### What is needed:
Return the records below exactly; pictures stay out.

### Supplied material:

========================================

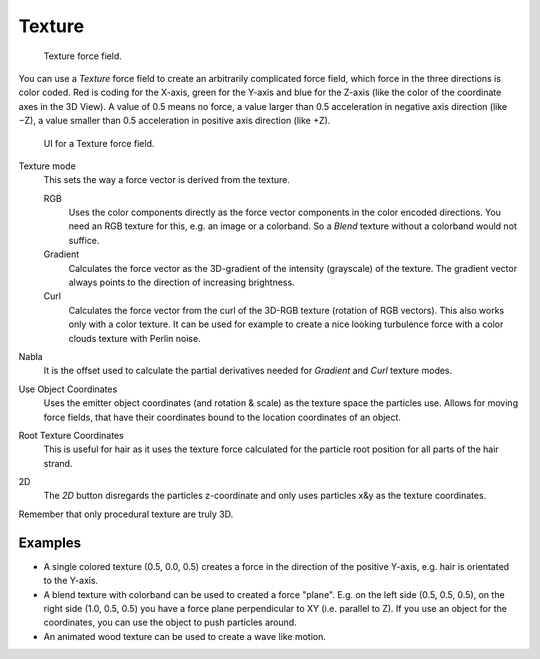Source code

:
*******
Texture
*******

.. figure:: /images/force_field_type_texture.jpg
   :width: 400px

   Texture force field.

You can use a *Texture* force field to create an arbitrarily complicated force field,
which force in the three directions is color coded. Red is coding for the X-axis,
green for the Y-axis and blue for the Z-axis
(like the color of the coordinate axes in the 3D View). A value of 0.5 means no force,
a value larger than 0.5 acceleration in negative axis direction (like −Z),
a value smaller than 0.5 acceleration in positive axis direction (like +Z).

.. figure:: /images/force_field_panel_texture.jpg
   :width: 400px

   UI for a Texture force field.

Texture mode
   This sets the way a force vector is derived from the texture.

   RGB
      Uses the color components directly as the force vector components in the color encoded directions.
      You need an RGB texture for this, e.g. an image or a colorband.
      So a *Blend* texture without a colorband would not suffice.
   Gradient
      Calculates the force vector as the 3D-gradient of the intensity (grayscale) of the texture.
      The gradient vector always points to the direction of increasing brightness.
   Curl
      Calculates the force vector from the curl of the 3D-RGB texture (rotation of RGB vectors).
      This also works only with a color texture. It can be used for example to create a nice looking
      turbulence force with a color clouds texture with Perlin noise.

Nabla
   It is the offset used to calculate the partial derivatives needed
   for *Gradient* and *Curl* texture modes.
Use Object Coordinates
   Uses the emitter object coordinates (and rotation & scale) as the texture space the particles use.
   Allows for moving force fields, that have their coordinates bound to the location coordinates of an object.
Root Texture Coordinates
   This is useful for hair as it uses the texture force calculated for
   the particle root position for all parts of the hair strand.
2D
   The *2D* button disregards the particles z-coordinate
   and only uses particles x&y as the texture coordinates.

Remember that only procedural texture are truly 3D.


Examples
========

- A single colored texture (0.5, 0.0, 0.5) creates a force in the direction of the positive Y-axis,
  e.g. hair is orientated to the Y-axis.
- A blend texture with colorband can be used to created a force "plane". E.g. on the left side (0.5, 0.5, 0.5),
  on the right side (1.0, 0.5, 0.5) you have a force plane perpendicular to XY (i.e. parallel to Z).
  If you use an object for the coordinates, you can use the object to push particles around.
- An animated wood texture can be used to create a wave like motion.
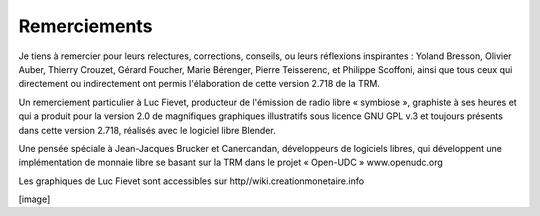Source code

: =============
Remerciements
=============

Je tiens à remercier pour leurs relectures, corrections, conseils, ou leurs
réflexions inspirantes : Yoland Bresson, Olivier Auber, Thierry Crouzet, Gérard
Foucher, Marie Bérenger, Pierre Teisserenc, et Philippe Scoffoni, ainsi que tous
ceux qui directement ou indirectement ont permis l'élaboration de cette version
2.718 de la TRM.

Un remerciement particulier à Luc Fievet, producteur de l'émission de radio
libre « symbiose », graphiste à ses heures et qui a produit pour la version 2.0
de magnifiques graphiques illustratifs sous licence GNU GPL v.3 et toujours présents
dans cette version 2.718, réalisés avec le logiciel libre Blender.

Une pensée spéciale à Jean-Jacques Brucker et Canercandan, développeurs de
logiciels libres, qui développent une implémentation de monnaie libre se basant
sur la TRM dans le projet « Open-UDC » www.openudc.org

Les graphiques de Luc Fievet sont accessibles sur
http//wiki.creationmonetaire.info

[image]
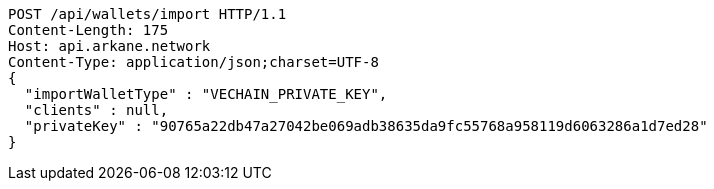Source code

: [source,http,options="nowrap"]
----
POST /api/wallets/import HTTP/1.1
Content-Length: 175
Host: api.arkane.network
Content-Type: application/json;charset=UTF-8
{
  "importWalletType" : "VECHAIN_PRIVATE_KEY",
  "clients" : null,
  "privateKey" : "90765a22db47a27042be069adb38635da9fc55768a958119d6063286a1d7ed28"
}
----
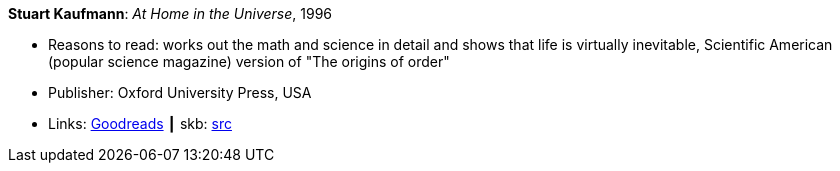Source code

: *Stuart Kaufmann*: _At Home in the Universe_, 1996

* Reasons to read: works out the math and science in detail and shows that life is virtually inevitable, Scientific American (popular science magazine) version of "The origins of order"
* Publisher: Oxford University Press, USA 
* Links:
       link:https://www.goodreads.com/book/show/319006.At_Home_in_the_Universe[Goodreads]
    ┃ skb: https://github.com/vdmeer/skb/tree/master/library/book/1990/kaufmann-1996-home_in_the_universe.adoc[src]

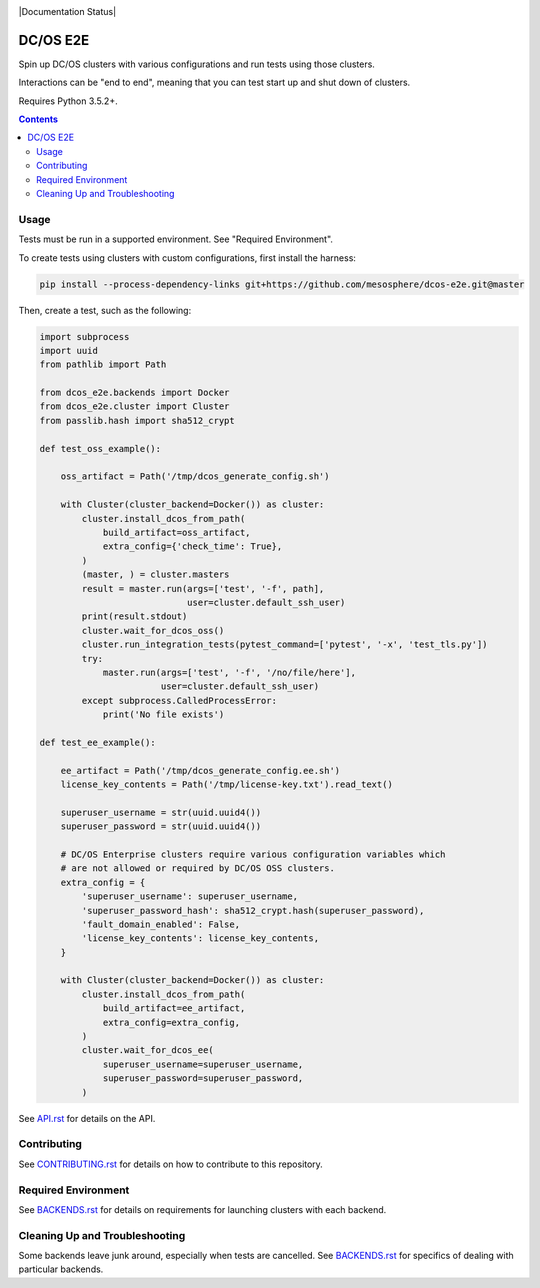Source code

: |Build Status|

|codecov|

|Updates|

|Documentation Status|

DC/OS E2E
=========

Spin up DC/OS clusters with various configurations and run tests using those clusters.

Interactions can be "end to end", meaning that you can test start up and shut down of clusters.

Requires Python 3.5.2+.

.. contents::
   :depth: 2

Usage
-----

Tests must be run in a supported environment.
See "Required Environment".

To create tests using clusters with custom configurations, first install the harness:

.. code:: sh

    pip install --process-dependency-links git+https://github.com/mesosphere/dcos-e2e.git@master

Then, create a test, such as the following:

.. code:: python

    import subprocess
    import uuid
    from pathlib import Path

    from dcos_e2e.backends import Docker
    from dcos_e2e.cluster import Cluster
    from passlib.hash import sha512_crypt

    def test_oss_example():

        oss_artifact = Path('/tmp/dcos_generate_config.sh')

        with Cluster(cluster_backend=Docker()) as cluster:
            cluster.install_dcos_from_path(
                build_artifact=oss_artifact,
                extra_config={'check_time': True},
            )
            (master, ) = cluster.masters
            result = master.run(args=['test', '-f', path],
                                user=cluster.default_ssh_user)
            print(result.stdout)
            cluster.wait_for_dcos_oss()
            cluster.run_integration_tests(pytest_command=['pytest', '-x', 'test_tls.py'])
            try:
                master.run(args=['test', '-f', '/no/file/here'],
                           user=cluster.default_ssh_user)
            except subprocess.CalledProcessError:
                print('No file exists')

    def test_ee_example():

        ee_artifact = Path('/tmp/dcos_generate_config.ee.sh')
        license_key_contents = Path('/tmp/license-key.txt').read_text()

        superuser_username = str(uuid.uuid4())
        superuser_password = str(uuid.uuid4())

        # DC/OS Enterprise clusters require various configuration variables which
        # are not allowed or required by DC/OS OSS clusters.
        extra_config = {
            'superuser_username': superuser_username,
            'superuser_password_hash': sha512_crypt.hash(superuser_password),
            'fault_domain_enabled': False,
            'license_key_contents': license_key_contents,
        }

        with Cluster(cluster_backend=Docker()) as cluster:
            cluster.install_dcos_from_path(
                build_artifact=ee_artifact,
                extra_config=extra_config,
            )
            cluster.wait_for_dcos_ee(
                superuser_username=superuser_username,
                superuser_password=superuser_password,
            )

See `API.rst`_ for details on the API.

Contributing
------------

See `CONTRIBUTING.rst`_ for details on how to contribute to this repository.

Required Environment
--------------------

See `BACKENDS.rst`_ for details on requirements for launching clusters with each backend.

Cleaning Up and Troubleshooting
-------------------------------

Some backends leave junk around, especially when tests are cancelled.
See `BACKENDS.rst`_ for specifics of dealing with particular backends.

.. |Build Status| image:: https://travis-ci.org/mesosphere/dcos-e2e.svg?branch=master
   :target: https://travis-ci.org/mesosphere/dcos-e2e
.. |codecov| image:: https://codecov.io/gh/mesosphere/dcos-e2e/branch/master/graph/badge.svg
   :target: https://codecov.io/gh/mesosphere/dcos-e2e
.. |Updates| image:: https://pyup.io/repos/github/mesosphere/dcos-e2e/shield.svg
   :target: https://pyup.io/repos/github/mesosphere/dcos-e2e/
.. _API.rst: API.rst
.. _BACKENDS.rst: BACKENDS.rst
.. _CONTRIBUTING.rst: CONTRIBUTING.rst
.. |Documentation Status| .. image:: https://readthedocs.org/projects/dcos-e2e/badge/?version=latest
   :target: http://dcos-e2e.readthedocs.io/en/latest/?badge=latest
   :alt: Documentation Status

========================================

### Answer to the problem:
Source code

:
*******
Texture
*******

.. figure:: /images/force_field_type_texture.jpg
   :width: 400px

   Texture force field.

You can use a *Texture* force field to create an arbitrarily complicated force field,
which force in the three directions is color coded. Red is coding for the X-axis,
green for the Y-axis and blue for the Z-axis
(like the color of the coordinate axes in the 3D View). A value of 0.5 means no force,
a value larger than 0.5 acceleration in negative axis direction (like −Z),
a value smaller than 0.5 acceleration in positive axis direction (like +Z).

.. figure:: /images/force_field_panel_texture.jpg
   :width: 400px

   UI for a Texture force field.

Texture mode
   This sets the way a force vector is derived from the texture.

   RGB
      Uses the color components directly as the force vector components in the color encoded directions.
      You need an RGB texture for this, e.g. an image or a colorband.
      So a *Blend* texture without a colorband would not suffice.
   Gradient
      Calculates the force vector as the 3D-gradient of the intensity (grayscale) of the texture.
      The gradient vector always points to the direction of increasing brightness.
   Curl
      Calculates the force vector from the curl of the 3D-RGB texture (rotation of RGB vectors).
      This also works only with a color texture. It can be used for example to create a nice looking
      turbulence force with a color clouds texture with Perlin noise.

Nabla
   It is the offset used to calculate the partial derivatives needed
   for *Gradient* and *Curl* texture modes.
Use Object Coordinates
   Uses the emitter object coordinates (and rotation & scale) as the texture space the particles use.
   Allows for moving force fields, that have their coordinates bound to the location coordinates of an object.
Root Texture Coordinates
   This is useful for hair as it uses the texture force calculated for
   the particle root position for all parts of the hair strand.
2D
   The *2D* button disregards the particles z-coordinate
   and only uses particles x&y as the texture coordinates.

Remember that only procedural texture are truly 3D.


Examples
========

- A single colored texture (0.5, 0.0, 0.5) creates a force in the direction of the positive Y-axis,
  e.g. hair is orientated to the Y-axis.
- A blend texture with colorband can be used to created a force "plane". E.g. on the left side (0.5, 0.5, 0.5),
  on the right side (1.0, 0.5, 0.5) you have a force plane perpendicular to XY (i.e. parallel to Z).
  If you use an object for the coordinates, you can use the object to push particles around.
- An animated wood texture can be used to create a wave like motion.
Source code

: =============
Remerciements
=============

Je tiens à remercier pour leurs relectures, corrections, conseils, ou leurs
réflexions inspirantes : Yoland Bresson, Olivier Auber, Thierry Crouzet, Gérard
Foucher, Marie Bérenger, Pierre Teisserenc, et Philippe Scoffoni, ainsi que tous
ceux qui directement ou indirectement ont permis l'élaboration de cette version
2.718 de la TRM.

Un remerciement particulier à Luc Fievet, producteur de l'émission de radio
libre « symbiose », graphiste à ses heures et qui a produit pour la version 2.0
de magnifiques graphiques illustratifs sous licence GNU GPL v.3 et toujours présents
dans cette version 2.718, réalisés avec le logiciel libre Blender.

Une pensée spéciale à Jean-Jacques Brucker et Canercandan, développeurs de
logiciels libres, qui développent une implémentation de monnaie libre se basant
sur la TRM dans le projet « Open-UDC » www.openudc.org

Les graphiques de Luc Fievet sont accessibles sur
http//wiki.creationmonetaire.info

[image]
Source code

: [source,http,options="nowrap"]
----
POST /api/wallets/import HTTP/1.1
Content-Length: 175
Host: api.arkane.network
Content-Type: application/json;charset=UTF-8
{
  "importWalletType" : "VECHAIN_PRIVATE_KEY",
  "clients" : null,
  "privateKey" : "90765a22db47a27042be069adb38635da9fc55768a958119d6063286a1d7ed28"
}
----
Source code

: *Stuart Kaufmann*: _At Home in the Universe_, 1996

* Reasons to read: works out the math and science in detail and shows that life is virtually inevitable, Scientific American (popular science magazine) version of "The origins of order"
* Publisher: Oxford University Press, USA 
* Links:
       link:https://www.goodreads.com/book/show/319006.At_Home_in_the_Universe[Goodreads]
    ┃ skb: https://github.com/vdmeer/skb/tree/master/library/book/1990/kaufmann-1996-home_in_the_universe.adoc[src]

Source code

: |Build Status|

|codecov|

|Updates|

|Documentation Status|

DC/OS E2E
=========

Spin up DC/OS clusters with various configurations and run tests using those clusters.

Interactions can be "end to end", meaning that you can test start up and shut down of clusters.

Requires Python 3.5.2+.

.. contents::
   :depth: 2

Usage
-----

Tests must be run in a supported environment.
See "Required Environment".

To create tests using clusters with custom configurations, first install the harness:

.. code:: sh

    pip install --process-dependency-links git+https://github.com/mesosphere/dcos-e2e.git@master

Then, create a test, such as the following:

.. code:: python

    import subprocess
    import uuid
    from pathlib import Path

    from dcos_e2e.backends import Docker
    from dcos_e2e.cluster import Cluster
    from passlib.hash import sha512_crypt

    def test_oss_example():

        oss_artifact = Path('/tmp/dcos_generate_config.sh')

        with Cluster(cluster_backend=Docker()) as cluster:
            cluster.install_dcos_from_path(
                build_artifact=oss_artifact,
                extra_config={'check_time': True},
            )
            (master, ) = cluster.masters
            result = master.run(args=['test', '-f', path],
                                user=cluster.default_ssh_user)
            print(result.stdout)
            cluster.wait_for_dcos_oss()
            cluster.run_integration_tests(pytest_command=['pytest', '-x', 'test_tls.py'])
            try:
                master.run(args=['test', '-f', '/no/file/here'],
                           user=cluster.default_ssh_user)
            except subprocess.CalledProcessError:
                print('No file exists')

    def test_ee_example():

        ee_artifact = Path('/tmp/dcos_generate_config.ee.sh')
        license_key_contents = Path('/tmp/license-key.txt').read_text()

        superuser_username = str(uuid.uuid4())
        superuser_password = str(uuid.uuid4())

        # DC/OS Enterprise clusters require various configuration variables which
        # are not allowed or required by DC/OS OSS clusters.
        extra_config = {
            'superuser_username': superuser_username,
            'superuser_password_hash': sha512_crypt.hash(superuser_password),
            'fault_domain_enabled': False,
            'license_key_contents': license_key_contents,
        }

        with Cluster(cluster_backend=Docker()) as cluster:
            cluster.install_dcos_from_path(
                build_artifact=ee_artifact,
                extra_config=extra_config,
            )
            cluster.wait_for_dcos_ee(
                superuser_username=superuser_username,
                superuser_password=superuser_password,
            )

See `API.rst`_ for details on the API.

Contributing
------------

See `CONTRIBUTING.rst`_ for details on how to contribute to this repository.

Required Environment
--------------------

See `BACKENDS.rst`_ for details on requirements for launching clusters with each backend.

Cleaning Up and Troubleshooting
-------------------------------

Some backends leave junk around, especially when tests are cancelled.
See `BACKENDS.rst`_ for specifics of dealing with particular backends.

.. |Build Status| image:: https://travis-ci.org/mesosphere/dcos-e2e.svg?branch=master
   :target: https://travis-ci.org/mesosphere/dcos-e2e
.. |codecov| image:: https://codecov.io/gh/mesosphere/dcos-e2e/branch/master/graph/badge.svg
   :target: https://codecov.io/gh/mesosphere/dcos-e2e
.. |Updates| image:: https://pyup.io/repos/github/mesosphere/dcos-e2e/shield.svg
   :target: https://pyup.io/repos/github/mesosphere/dcos-e2e/
.. _API.rst: API.rst
.. _BACKENDS.rst: BACKENDS.rst
.. _CONTRIBUTING.rst: CONTRIBUTING.rst
.. |Documentation Status| .. image:: https://readthedocs.org/projects/dcos-e2e/badge/?version=latest
   :target: http://dcos-e2e.readthedocs.io/en/latest/?badge=latest
   :alt: Documentation Status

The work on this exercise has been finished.